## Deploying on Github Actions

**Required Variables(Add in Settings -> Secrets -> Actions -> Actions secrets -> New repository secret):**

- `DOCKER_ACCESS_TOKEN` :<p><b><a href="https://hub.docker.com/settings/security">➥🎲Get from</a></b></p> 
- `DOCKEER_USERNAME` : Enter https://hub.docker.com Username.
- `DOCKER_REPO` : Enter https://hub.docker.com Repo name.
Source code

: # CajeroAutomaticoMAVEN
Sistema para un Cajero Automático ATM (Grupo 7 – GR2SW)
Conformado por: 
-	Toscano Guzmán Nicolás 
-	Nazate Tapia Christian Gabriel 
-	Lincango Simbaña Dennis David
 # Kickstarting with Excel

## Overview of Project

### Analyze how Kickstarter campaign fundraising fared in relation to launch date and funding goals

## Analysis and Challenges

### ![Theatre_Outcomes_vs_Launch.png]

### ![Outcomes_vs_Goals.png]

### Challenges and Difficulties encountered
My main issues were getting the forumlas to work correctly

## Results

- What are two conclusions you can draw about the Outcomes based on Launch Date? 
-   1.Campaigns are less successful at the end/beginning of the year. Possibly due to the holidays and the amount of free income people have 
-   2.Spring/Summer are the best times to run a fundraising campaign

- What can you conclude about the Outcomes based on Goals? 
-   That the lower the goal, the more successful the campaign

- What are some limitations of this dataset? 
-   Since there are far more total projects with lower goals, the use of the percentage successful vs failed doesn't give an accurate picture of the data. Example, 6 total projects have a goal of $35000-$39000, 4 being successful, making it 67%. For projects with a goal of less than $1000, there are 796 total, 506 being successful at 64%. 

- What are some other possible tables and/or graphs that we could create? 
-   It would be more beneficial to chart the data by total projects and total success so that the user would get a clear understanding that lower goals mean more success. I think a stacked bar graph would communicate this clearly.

...

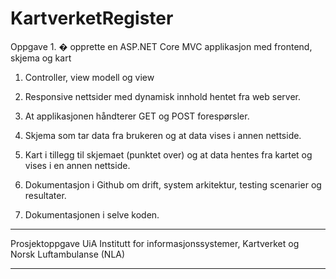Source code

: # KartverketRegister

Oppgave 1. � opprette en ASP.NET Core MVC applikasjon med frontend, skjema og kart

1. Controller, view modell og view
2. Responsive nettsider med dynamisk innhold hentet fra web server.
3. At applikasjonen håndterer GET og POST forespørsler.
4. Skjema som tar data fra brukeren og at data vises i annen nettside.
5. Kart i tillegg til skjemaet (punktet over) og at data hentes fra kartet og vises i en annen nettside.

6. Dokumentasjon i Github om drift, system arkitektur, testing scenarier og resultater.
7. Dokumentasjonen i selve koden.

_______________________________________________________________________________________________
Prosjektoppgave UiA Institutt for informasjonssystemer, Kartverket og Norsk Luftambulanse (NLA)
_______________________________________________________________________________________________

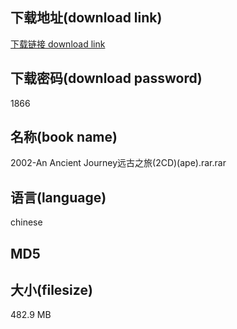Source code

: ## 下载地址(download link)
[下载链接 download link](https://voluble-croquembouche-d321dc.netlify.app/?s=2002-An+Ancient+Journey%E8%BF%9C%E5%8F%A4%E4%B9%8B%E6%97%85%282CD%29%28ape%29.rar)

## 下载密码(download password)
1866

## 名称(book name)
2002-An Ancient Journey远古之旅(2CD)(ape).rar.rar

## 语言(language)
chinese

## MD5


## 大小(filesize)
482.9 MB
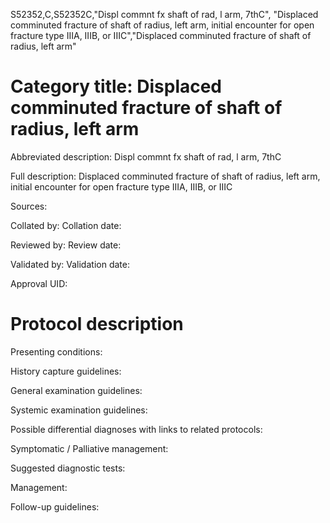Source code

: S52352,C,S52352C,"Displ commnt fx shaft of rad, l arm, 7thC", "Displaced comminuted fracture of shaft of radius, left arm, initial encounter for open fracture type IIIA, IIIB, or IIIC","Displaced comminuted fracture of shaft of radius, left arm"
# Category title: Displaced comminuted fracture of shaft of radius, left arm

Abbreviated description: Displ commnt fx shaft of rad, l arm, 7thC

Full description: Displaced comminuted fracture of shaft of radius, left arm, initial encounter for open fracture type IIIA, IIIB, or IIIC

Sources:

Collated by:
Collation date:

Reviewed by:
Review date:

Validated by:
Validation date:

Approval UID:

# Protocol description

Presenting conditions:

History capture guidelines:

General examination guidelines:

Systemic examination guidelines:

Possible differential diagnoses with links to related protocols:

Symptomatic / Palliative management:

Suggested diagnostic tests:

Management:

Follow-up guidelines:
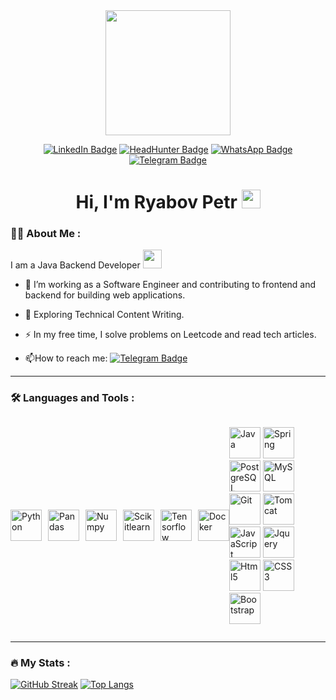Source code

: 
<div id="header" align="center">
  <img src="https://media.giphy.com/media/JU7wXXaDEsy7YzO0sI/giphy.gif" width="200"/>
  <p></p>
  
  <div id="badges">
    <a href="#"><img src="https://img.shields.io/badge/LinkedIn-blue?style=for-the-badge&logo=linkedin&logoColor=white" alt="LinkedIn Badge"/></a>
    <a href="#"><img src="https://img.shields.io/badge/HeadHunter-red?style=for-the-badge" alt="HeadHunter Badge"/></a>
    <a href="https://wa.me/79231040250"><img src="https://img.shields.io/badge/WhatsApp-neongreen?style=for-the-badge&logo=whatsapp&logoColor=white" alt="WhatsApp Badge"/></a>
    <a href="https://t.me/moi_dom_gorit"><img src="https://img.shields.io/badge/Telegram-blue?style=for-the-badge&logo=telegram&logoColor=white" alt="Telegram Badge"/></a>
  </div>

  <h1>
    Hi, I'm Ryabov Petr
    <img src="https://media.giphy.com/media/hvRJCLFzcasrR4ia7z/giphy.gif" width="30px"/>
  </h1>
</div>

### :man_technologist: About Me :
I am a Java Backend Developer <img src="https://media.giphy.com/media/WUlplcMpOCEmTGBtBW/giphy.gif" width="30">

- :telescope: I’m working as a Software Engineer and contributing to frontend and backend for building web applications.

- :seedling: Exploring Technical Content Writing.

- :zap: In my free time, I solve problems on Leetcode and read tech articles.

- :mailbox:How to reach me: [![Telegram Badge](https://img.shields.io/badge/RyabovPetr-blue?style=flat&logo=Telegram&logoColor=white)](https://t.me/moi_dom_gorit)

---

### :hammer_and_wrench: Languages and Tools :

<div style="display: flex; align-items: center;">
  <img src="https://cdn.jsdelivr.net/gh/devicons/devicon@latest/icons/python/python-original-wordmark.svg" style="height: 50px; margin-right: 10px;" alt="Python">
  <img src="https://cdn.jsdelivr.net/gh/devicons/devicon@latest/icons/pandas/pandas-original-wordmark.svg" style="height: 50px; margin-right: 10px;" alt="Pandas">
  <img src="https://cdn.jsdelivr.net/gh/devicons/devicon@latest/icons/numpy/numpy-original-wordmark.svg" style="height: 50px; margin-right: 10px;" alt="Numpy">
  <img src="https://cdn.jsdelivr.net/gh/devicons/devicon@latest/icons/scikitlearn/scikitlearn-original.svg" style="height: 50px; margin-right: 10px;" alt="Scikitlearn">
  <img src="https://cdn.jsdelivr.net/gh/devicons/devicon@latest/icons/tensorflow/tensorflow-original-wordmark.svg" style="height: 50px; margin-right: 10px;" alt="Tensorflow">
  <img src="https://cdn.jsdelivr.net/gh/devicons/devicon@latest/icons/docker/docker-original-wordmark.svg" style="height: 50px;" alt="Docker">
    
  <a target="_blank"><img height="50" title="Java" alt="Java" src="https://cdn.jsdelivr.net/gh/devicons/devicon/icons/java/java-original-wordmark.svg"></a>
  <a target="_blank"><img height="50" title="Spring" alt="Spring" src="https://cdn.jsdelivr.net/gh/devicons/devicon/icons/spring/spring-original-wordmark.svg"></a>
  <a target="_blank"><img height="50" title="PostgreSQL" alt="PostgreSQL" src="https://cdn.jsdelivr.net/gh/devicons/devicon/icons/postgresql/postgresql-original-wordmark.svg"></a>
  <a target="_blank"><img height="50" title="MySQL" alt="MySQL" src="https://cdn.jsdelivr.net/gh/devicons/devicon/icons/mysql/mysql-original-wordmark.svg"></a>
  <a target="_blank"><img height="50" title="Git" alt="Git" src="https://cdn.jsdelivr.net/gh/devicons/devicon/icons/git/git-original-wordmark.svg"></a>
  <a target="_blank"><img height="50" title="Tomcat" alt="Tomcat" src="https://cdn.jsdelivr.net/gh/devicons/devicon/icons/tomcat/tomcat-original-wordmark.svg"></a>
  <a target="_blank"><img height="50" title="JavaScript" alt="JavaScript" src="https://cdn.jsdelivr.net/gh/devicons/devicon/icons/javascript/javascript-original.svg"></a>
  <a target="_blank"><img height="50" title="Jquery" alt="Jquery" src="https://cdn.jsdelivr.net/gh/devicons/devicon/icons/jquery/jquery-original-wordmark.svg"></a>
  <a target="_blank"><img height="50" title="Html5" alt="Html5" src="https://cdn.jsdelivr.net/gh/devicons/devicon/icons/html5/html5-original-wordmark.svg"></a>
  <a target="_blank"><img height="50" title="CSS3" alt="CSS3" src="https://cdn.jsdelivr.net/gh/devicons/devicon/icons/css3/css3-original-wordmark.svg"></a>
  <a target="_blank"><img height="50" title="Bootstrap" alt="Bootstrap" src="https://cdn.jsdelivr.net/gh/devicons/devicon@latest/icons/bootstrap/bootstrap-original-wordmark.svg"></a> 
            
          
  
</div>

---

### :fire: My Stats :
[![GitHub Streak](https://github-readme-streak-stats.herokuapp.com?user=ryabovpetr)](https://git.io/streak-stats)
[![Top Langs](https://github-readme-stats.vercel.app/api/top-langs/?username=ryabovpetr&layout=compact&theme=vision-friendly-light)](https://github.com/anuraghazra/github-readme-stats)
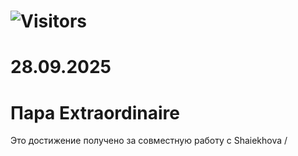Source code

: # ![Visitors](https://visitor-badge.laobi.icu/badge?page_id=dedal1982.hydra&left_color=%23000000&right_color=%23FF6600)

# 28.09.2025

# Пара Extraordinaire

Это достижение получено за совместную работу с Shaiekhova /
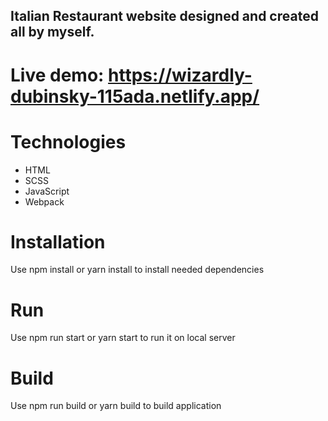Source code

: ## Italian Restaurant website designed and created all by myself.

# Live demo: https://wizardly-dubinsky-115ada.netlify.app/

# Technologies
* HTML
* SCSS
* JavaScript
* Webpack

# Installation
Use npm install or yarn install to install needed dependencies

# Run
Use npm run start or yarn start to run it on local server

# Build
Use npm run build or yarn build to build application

--

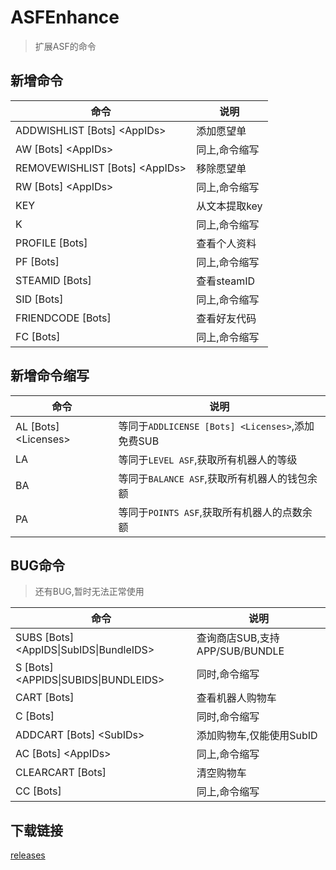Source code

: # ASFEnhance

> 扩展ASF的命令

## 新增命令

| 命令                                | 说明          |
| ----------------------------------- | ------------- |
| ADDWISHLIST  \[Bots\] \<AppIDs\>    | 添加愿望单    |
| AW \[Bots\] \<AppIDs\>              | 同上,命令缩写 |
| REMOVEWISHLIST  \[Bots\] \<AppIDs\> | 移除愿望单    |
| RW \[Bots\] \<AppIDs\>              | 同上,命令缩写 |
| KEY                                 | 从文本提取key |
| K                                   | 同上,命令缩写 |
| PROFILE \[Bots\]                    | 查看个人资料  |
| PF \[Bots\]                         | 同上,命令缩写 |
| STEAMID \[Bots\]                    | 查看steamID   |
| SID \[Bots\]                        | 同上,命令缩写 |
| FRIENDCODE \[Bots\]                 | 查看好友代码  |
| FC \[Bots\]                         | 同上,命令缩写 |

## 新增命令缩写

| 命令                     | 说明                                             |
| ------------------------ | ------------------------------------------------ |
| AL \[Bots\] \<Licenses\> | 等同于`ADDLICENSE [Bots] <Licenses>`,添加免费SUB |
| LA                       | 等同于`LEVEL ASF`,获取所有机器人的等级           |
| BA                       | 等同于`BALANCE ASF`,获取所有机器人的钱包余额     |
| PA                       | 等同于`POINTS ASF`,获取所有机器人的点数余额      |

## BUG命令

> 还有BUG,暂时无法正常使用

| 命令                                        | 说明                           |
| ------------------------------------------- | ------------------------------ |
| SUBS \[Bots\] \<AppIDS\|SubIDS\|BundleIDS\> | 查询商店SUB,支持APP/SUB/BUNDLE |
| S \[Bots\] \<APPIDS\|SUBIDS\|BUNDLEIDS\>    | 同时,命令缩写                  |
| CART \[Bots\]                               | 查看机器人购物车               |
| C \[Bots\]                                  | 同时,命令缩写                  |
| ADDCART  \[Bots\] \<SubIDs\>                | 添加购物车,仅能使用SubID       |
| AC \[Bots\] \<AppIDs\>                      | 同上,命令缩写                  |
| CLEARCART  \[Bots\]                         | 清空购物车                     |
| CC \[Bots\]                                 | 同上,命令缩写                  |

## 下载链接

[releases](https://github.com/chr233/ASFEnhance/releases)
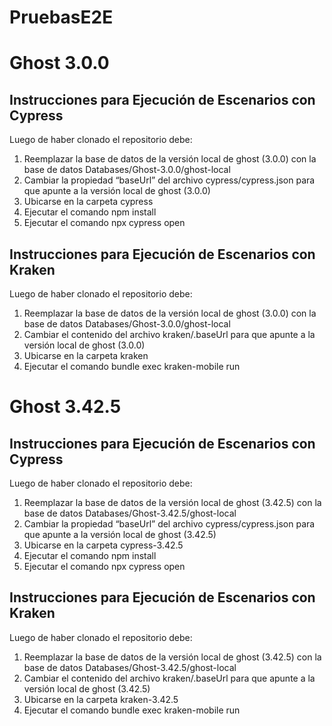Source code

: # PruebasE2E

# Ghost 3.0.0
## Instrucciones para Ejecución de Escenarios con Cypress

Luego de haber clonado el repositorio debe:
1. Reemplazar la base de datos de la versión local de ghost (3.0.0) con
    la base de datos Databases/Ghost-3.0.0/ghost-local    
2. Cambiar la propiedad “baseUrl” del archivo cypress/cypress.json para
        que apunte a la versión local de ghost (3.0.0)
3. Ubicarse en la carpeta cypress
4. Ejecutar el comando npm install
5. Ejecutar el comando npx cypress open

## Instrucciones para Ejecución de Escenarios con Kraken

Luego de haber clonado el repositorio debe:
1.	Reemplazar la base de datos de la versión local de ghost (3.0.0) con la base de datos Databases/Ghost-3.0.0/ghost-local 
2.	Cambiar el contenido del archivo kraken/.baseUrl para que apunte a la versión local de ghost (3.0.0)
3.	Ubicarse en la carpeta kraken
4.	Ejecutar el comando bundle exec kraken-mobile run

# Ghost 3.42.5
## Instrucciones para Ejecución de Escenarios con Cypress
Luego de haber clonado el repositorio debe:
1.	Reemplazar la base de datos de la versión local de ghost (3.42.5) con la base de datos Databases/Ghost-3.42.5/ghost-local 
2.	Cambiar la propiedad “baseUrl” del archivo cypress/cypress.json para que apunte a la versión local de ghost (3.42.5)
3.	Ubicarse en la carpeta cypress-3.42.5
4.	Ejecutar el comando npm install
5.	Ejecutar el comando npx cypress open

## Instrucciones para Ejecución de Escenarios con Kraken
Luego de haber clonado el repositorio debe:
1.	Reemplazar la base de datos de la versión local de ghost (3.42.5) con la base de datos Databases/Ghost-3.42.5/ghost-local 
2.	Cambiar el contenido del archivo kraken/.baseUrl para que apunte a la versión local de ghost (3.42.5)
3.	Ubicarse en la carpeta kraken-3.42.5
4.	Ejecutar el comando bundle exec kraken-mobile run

WHAT THE TASK ASKS: Among the lines of the preceding listing, tally those that include "more"; reply with the number alone.

ANSWER TO THE EXERCISE: 3